Task objective =
Could you restate all of the records below exactly, with the pictures left out?

[Recorded data]

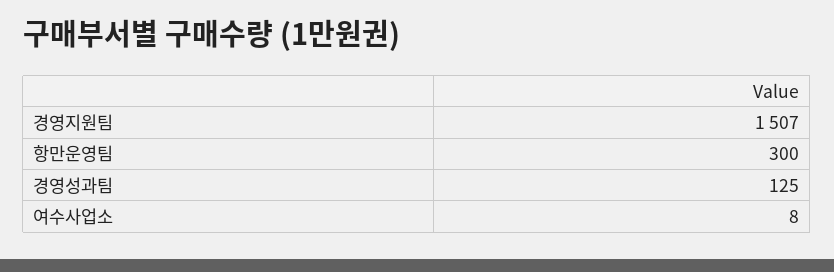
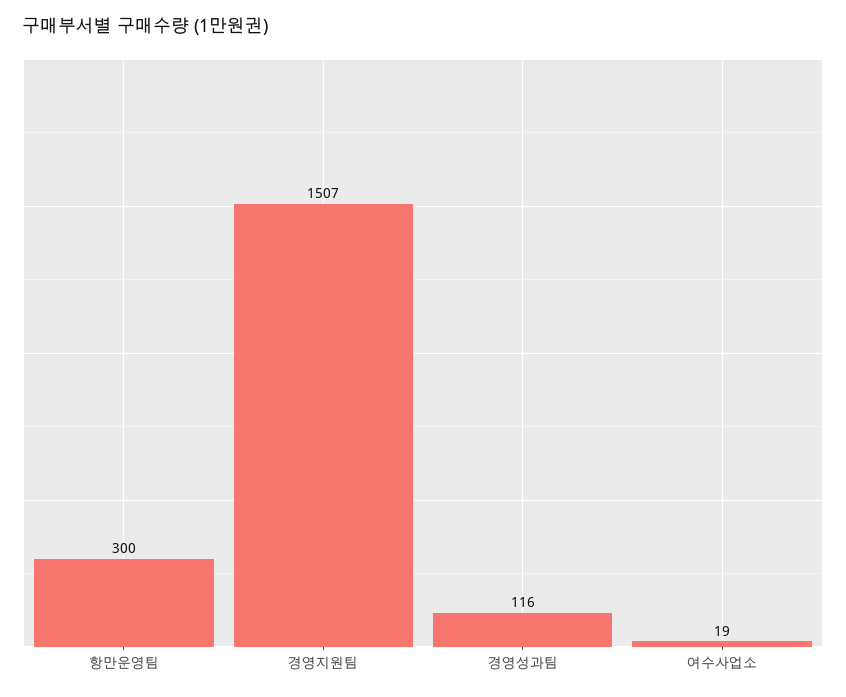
경영성과팀: 125 -> 116
여수사업소: 8 -> 19

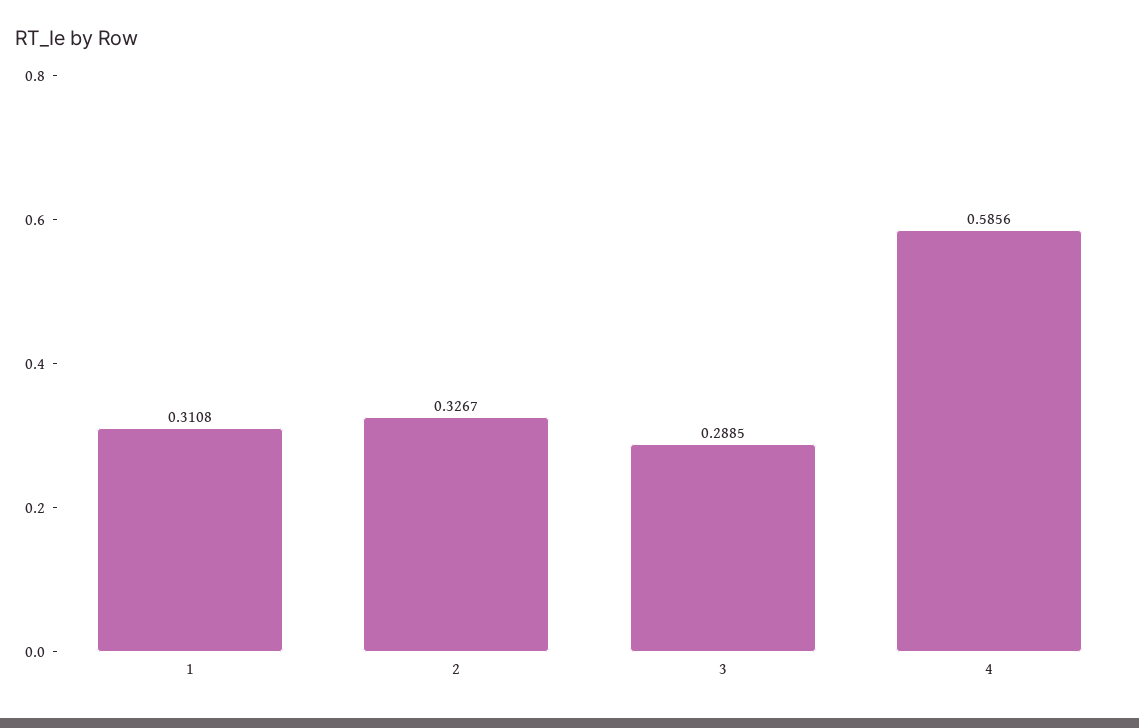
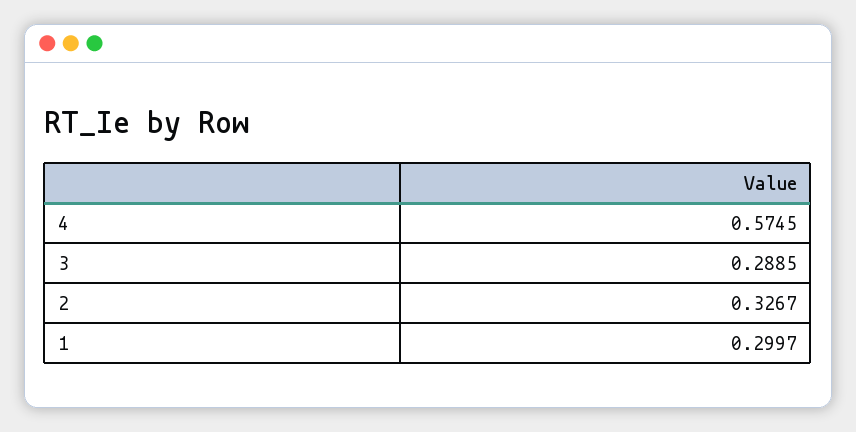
1: 0.3108 -> 0.2997
4: 0.5856 -> 0.5745

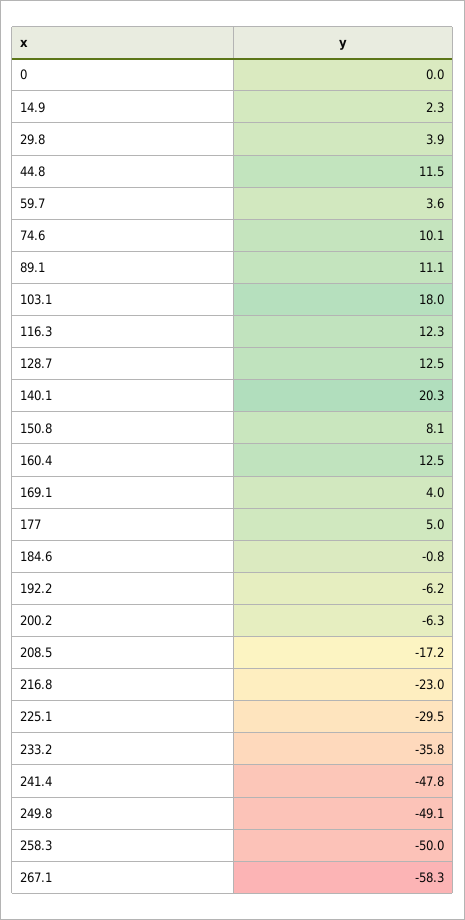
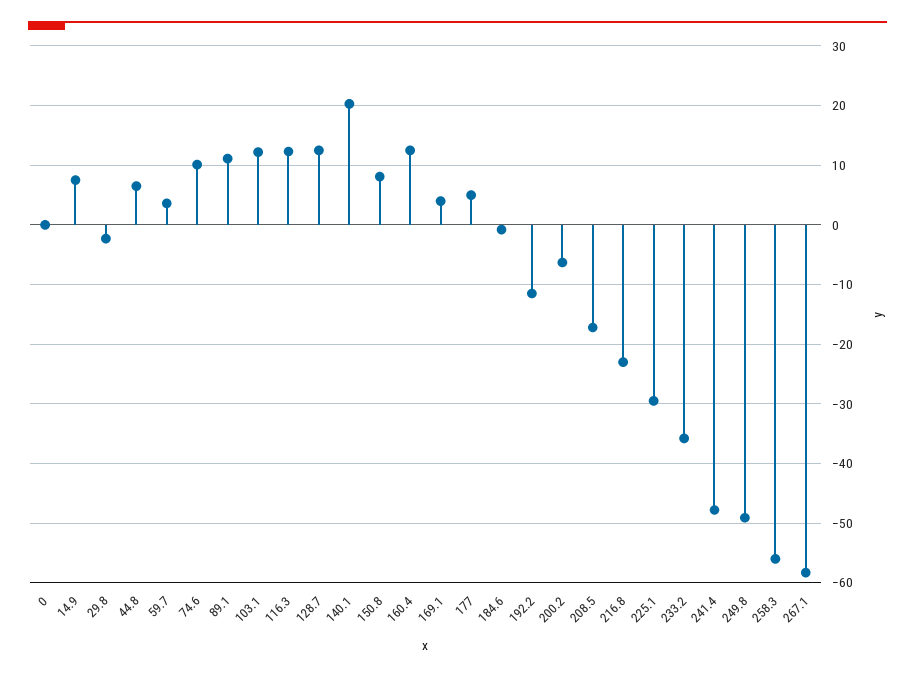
14.9: 2.3 -> 8
29.8: 3.9 -> -2
44.8: 11.5 -> 6
103.1: 18 -> 12
192.2: -6.2 -> -12
258.3: -50 -> -56

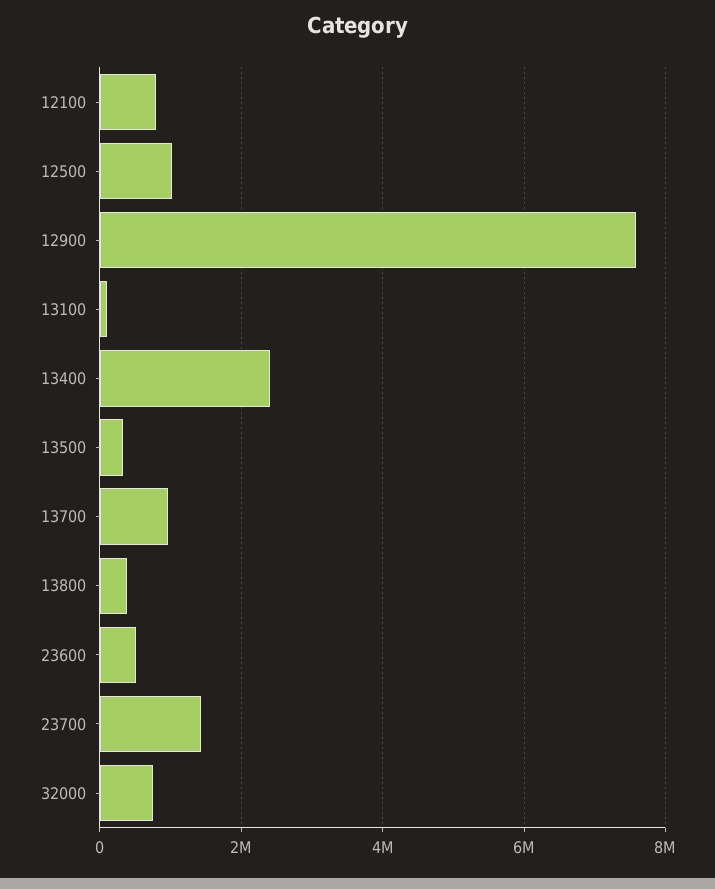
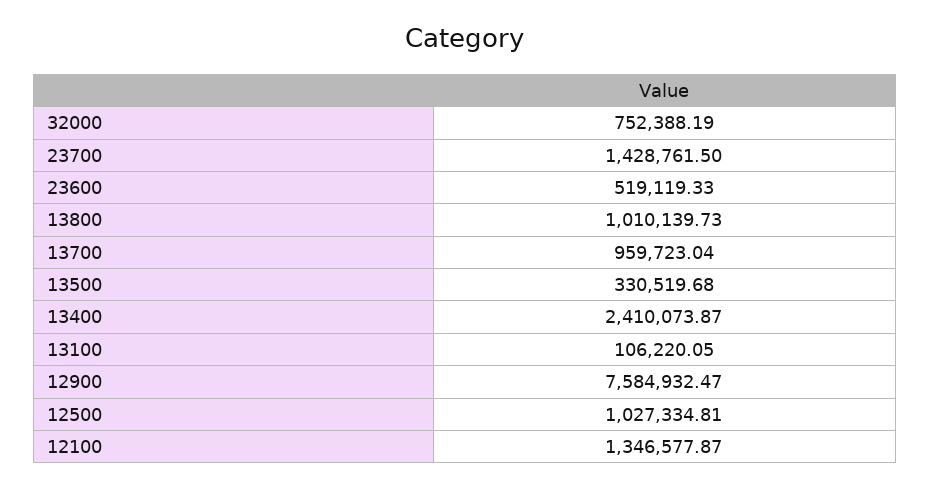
12100: 800000 -> 1346577.87
13800: 400000 -> 1010139.73

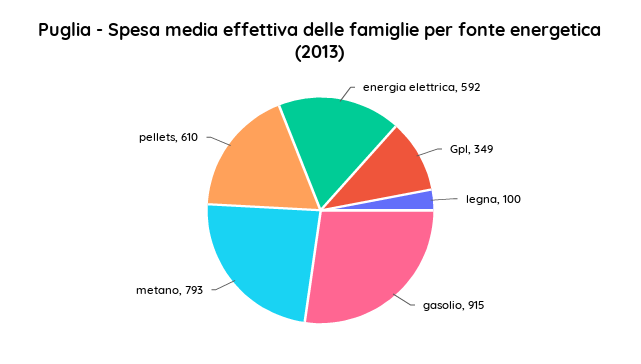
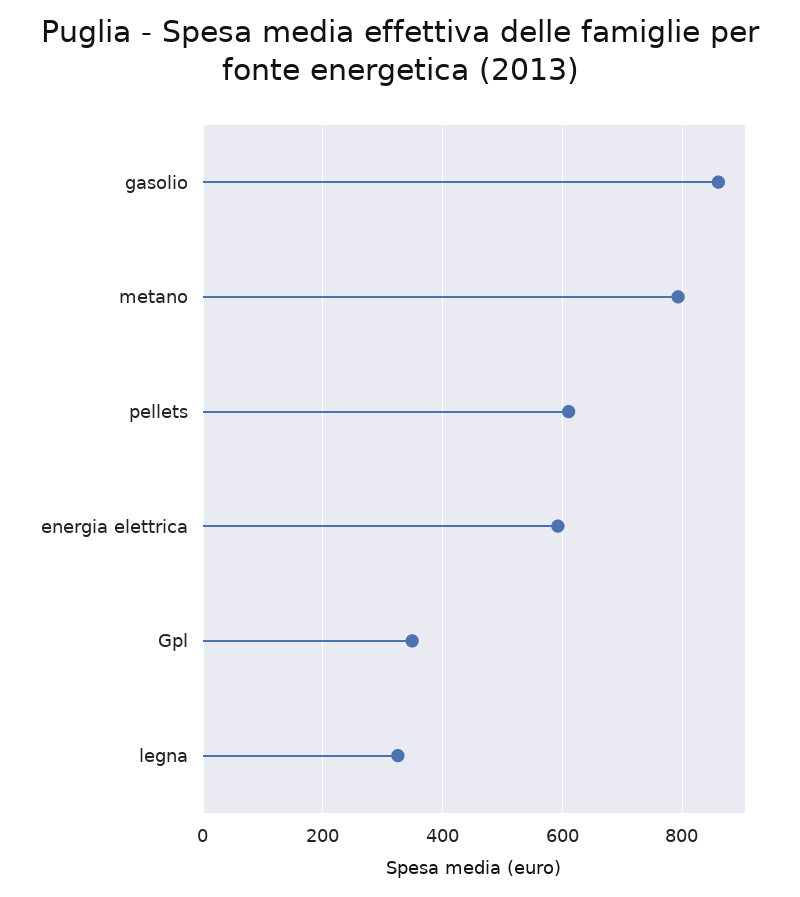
legna: 100 -> 320
gasolio: 915 -> 860

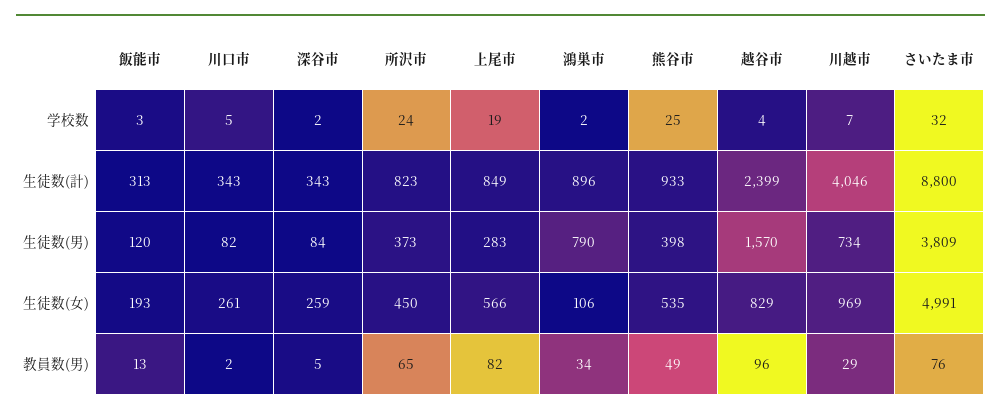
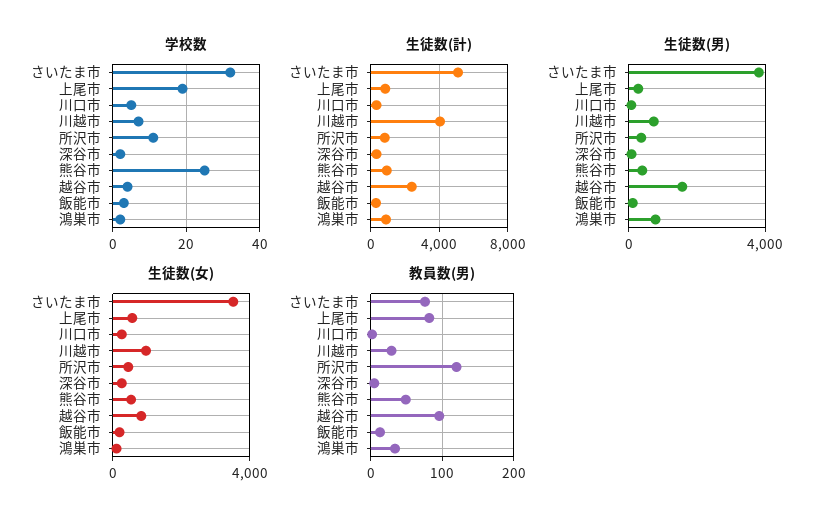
学校数, 所沢市: 24 -> 10
生徒数(計), さいたま市: 8800 -> 5000
生徒数(女), さいたま市: 4991 -> 3500
教員数(男), 所沢市: 65 -> 120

Exercise response =
경영성과팀: 125 -> 116
여수사업소: 8 -> 19

1: 0.3108 -> 0.2997
4: 0.5856 -> 0.5745

14.9: 2.3 -> 8
29.8: 3.9 -> -2
44.8: 11.5 -> 6
103.1: 18 -> 12
192.2: -6.2 -> -12
258.3: -50 -> -56

12100: 800000 -> 1346577.87
13800: 400000 -> 1010139.73

legna: 100 -> 320
gasolio: 915 -> 860

学校数, 所沢市: 24 -> 10
生徒数(計), さいたま市: 8800 -> 5000
生徒数(女), さいたま市: 4991 -> 3500
教員数(男), 所沢市: 65 -> 120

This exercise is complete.